STUDY MATERIAL:
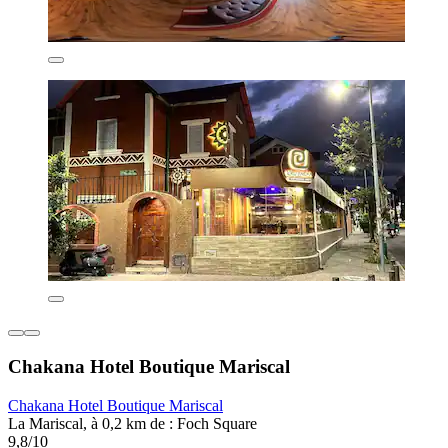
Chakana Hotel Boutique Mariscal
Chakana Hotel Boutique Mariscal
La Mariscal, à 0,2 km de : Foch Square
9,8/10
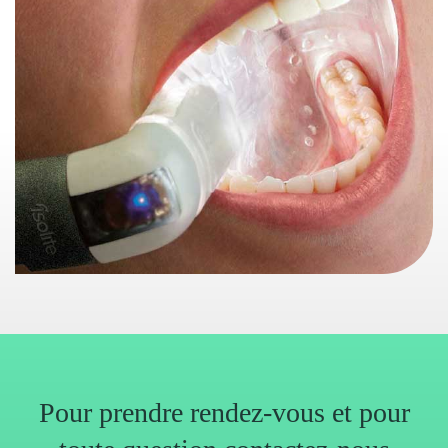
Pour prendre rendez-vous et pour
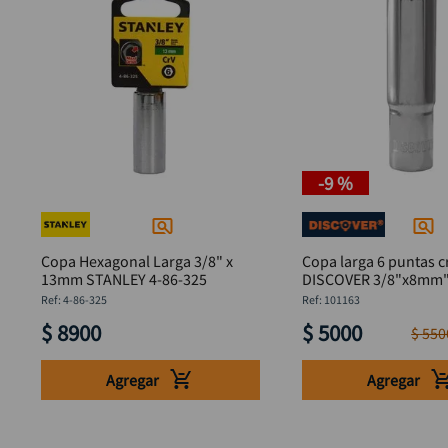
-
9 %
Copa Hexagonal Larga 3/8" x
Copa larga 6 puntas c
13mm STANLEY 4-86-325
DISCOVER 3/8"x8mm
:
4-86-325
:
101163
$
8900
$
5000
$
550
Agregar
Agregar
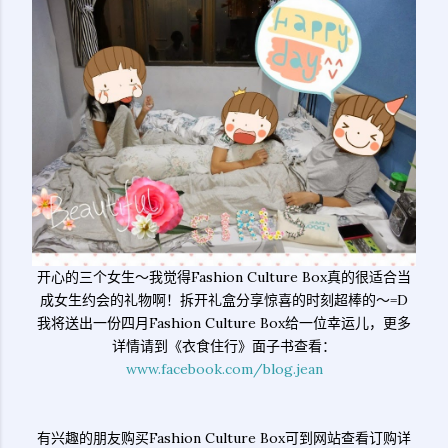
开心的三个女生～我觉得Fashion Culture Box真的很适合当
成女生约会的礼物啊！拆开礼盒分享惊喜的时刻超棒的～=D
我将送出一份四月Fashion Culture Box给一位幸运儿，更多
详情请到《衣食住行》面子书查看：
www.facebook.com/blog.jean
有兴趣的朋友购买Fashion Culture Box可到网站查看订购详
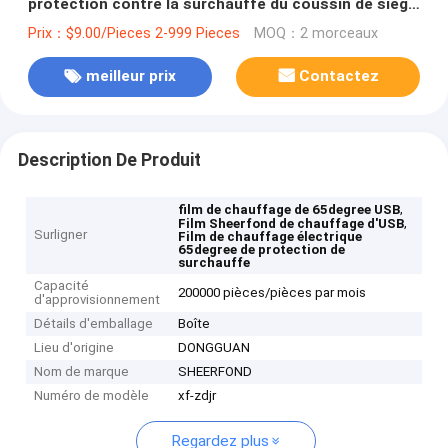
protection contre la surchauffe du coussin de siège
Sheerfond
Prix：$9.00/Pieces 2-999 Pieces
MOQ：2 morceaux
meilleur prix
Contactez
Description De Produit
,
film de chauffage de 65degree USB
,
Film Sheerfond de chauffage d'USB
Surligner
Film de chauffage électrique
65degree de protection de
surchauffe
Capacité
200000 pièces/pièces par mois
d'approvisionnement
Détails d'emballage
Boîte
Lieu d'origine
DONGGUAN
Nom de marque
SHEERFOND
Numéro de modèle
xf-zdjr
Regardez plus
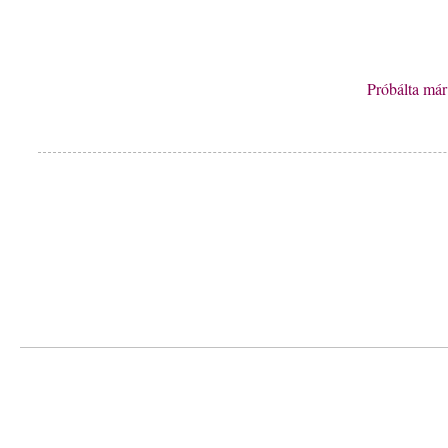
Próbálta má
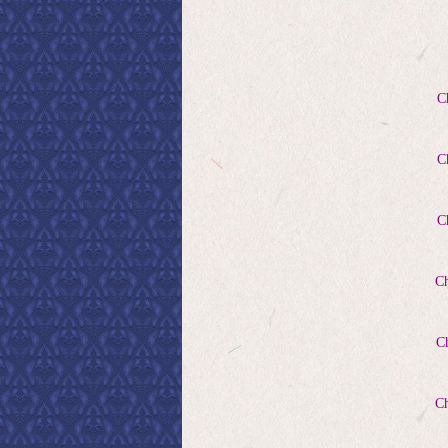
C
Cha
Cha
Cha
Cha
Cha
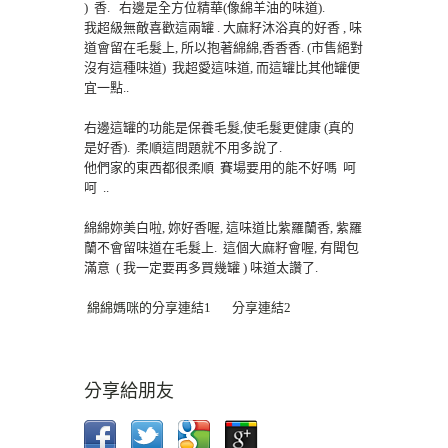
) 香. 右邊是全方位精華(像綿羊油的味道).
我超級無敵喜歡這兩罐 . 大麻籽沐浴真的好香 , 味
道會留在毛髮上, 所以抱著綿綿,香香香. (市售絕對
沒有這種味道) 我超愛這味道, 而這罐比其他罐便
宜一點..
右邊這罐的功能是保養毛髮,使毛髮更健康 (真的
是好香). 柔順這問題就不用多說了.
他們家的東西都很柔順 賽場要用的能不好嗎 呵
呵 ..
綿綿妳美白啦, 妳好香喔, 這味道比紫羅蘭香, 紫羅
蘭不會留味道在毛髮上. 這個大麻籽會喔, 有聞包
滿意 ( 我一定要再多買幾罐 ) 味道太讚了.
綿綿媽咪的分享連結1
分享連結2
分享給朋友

WORK TO BE COMPLETED: The required output is a copy of each line in the records where the string "protection" occurs.

EXERCISE ANSWER:
protection contre la surchauffe du coussin de siège
65degree de protection de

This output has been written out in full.